Ia memilih menjadi pemasok makanan ringan dengan mengambil barang dari pasar kemudian dijual ke warung-warung.
“Saat itu sudah kelas 1 SD. Kalau di rumah ada stok barang, saya suka bawa chiki dan permen ke sekolah. Lalu saya jualan di sana dan margin keuntungannya buat saya,” jelas Hengky.
Selain makanan ringan dan permen, Hengky Kurniawan juga berjualan es sirup. Es itu ia buat bersama kakak-kakaknya dan dijual di sekolah hingga kelas 6 SD.
Untuk menambah pemasukan, Hengky Kurniawan menjadi pemulung, namun, bukan pemulung keliling.

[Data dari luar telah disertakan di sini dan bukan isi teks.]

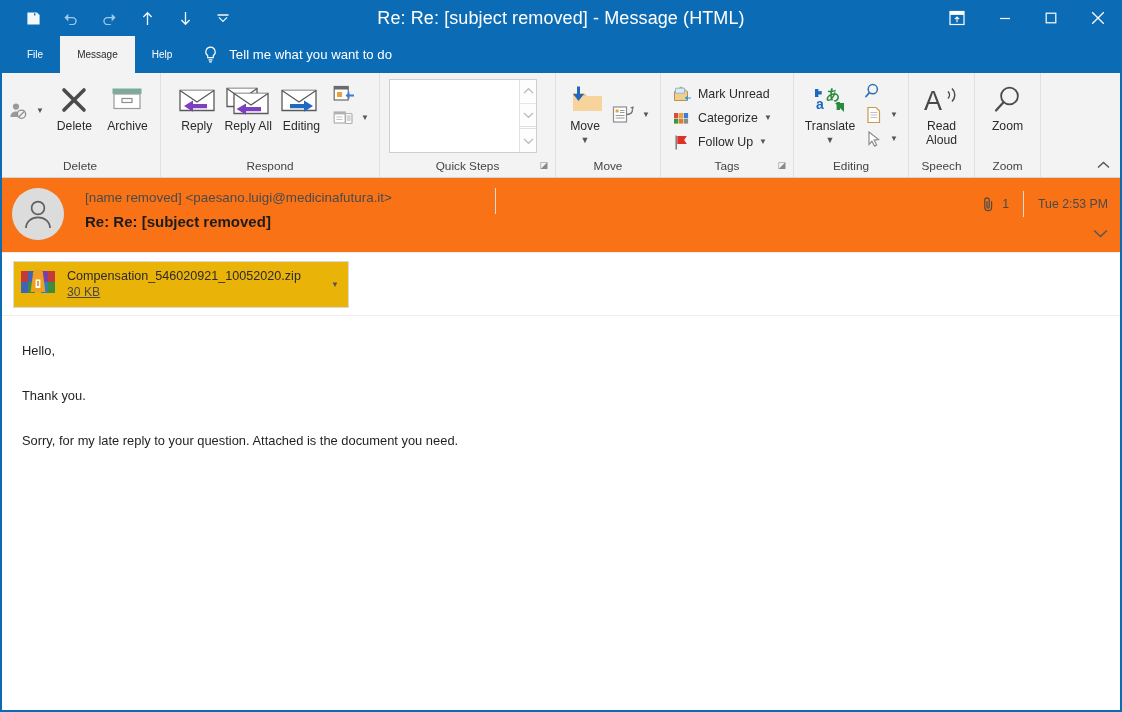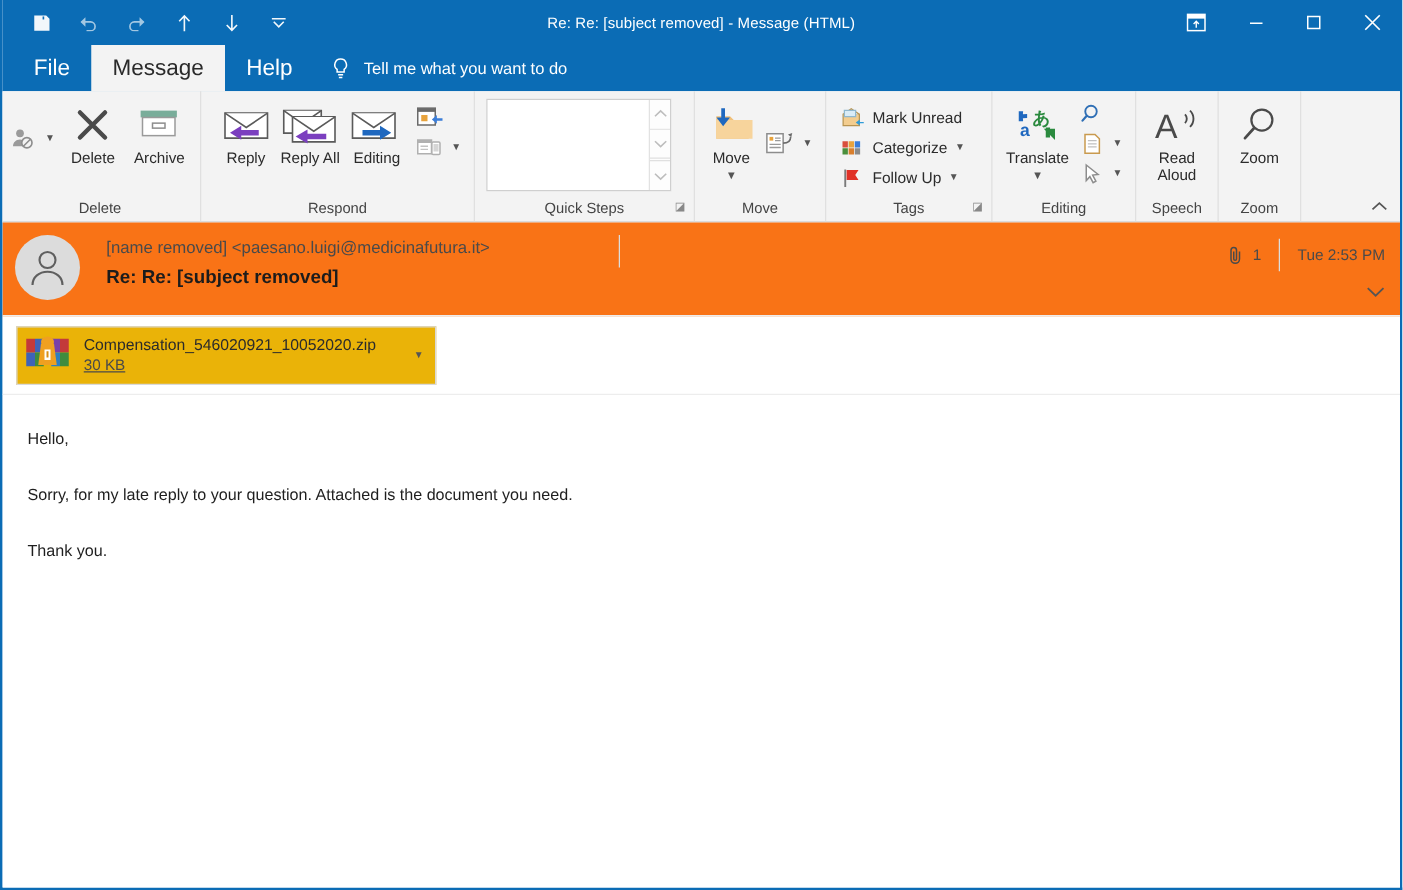--- a/index.html
+++ b/index.html
@@ -43,21 +43,21 @@
     font-size: 14px;
     line-height: 1;
     opacity: 0.95;
   }
   .qat-btn.dim { opacity: 0.62; }
   .qat-btn svg { display: block; }
   .title-text {
     position: absolute;
     left: 0; right: 0;
     text-align: center;
-    font-size: 12px;
+    font-size: 18px;
     color: #ffffff;
     pointer-events: none;
     letter-spacing: 0.1px;
   }
   .wincontrols {
     position: absolute;
     right: 0; top: 0;
     height: 36px;
     display: flex; align-items: center;
   }
@@ -77,21 +77,21 @@
     align-items: flex-end;
     padding-left: 10px;
     margin: 0 -2px;
     position: relative;
   }
   .tab {
     height: 37px;
     padding: 0 17px;
     display: flex; align-items: center;
     color: #ffffff;
-    font-size: 18px;
+    font-size: 10px;
     white-space: nowrap;
   }
   .tab.active {
     background: #f3f3f3;
     color: #2a2a2a;
   }
   .tellme {
     display: flex; align-items: center;
     gap: 11px;
     margin-left: 14px;
@@ -705,17 +705,17 @@
       <div class="attach-meta">
         <div class="attach-name">Compensation_546020921_10052020.zip</div>
         <div class="attach-size">30 KB</div>
       </div>
       <div class="attach-caret">▼</div>
     </div>
   </div>
 
   <div class="msg-body">
     <p>Hello,</p>
+    <p>Thank you.</p>
     <p>Sorry, for my late reply to your question. Attached is the document you need.</p>
-    <p>Thank you.</p>
   </div>
 
 </div>
 
 </body></html>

“Rumah saya dekat Gedung Pemuda, gedung serbaguna yang besar. Dalam seminggu suka ada tiga kali acara. Apalagi pas weekend banyak orang berada menikah di sana,” ucapnya.
Sampah yang dikumpulkan Hengky seperti kardus dan gelas air mineral. Kemudian, sampah itu dijual Hengky Kurniawan.
Memasuki SMA, pekerjaan Hengky bertambah seiring bisnis barunya sang ayah menjadi agen oli motor. Sehari-hari ia mengendarai pikap untuk memasukkan oli ke warung-warung.
Dus oli itu tidak diturunkan di warung, tapi dikumpulkan Hengky dan dijual. Hasilnya sekitar Rp 150.000 per bulan, uang yang cukup besar di tahun 1998.
Ia pun meneruskan sekolah dengan mengmabil kuliah jurusan politik dengan uang hasil penjualan kardus.
Hingga suatu hari di tahun 2002, saat ia mengantarkan pacarnya untuk casting , Hengky pun diminta sekalian untuk ikut casting.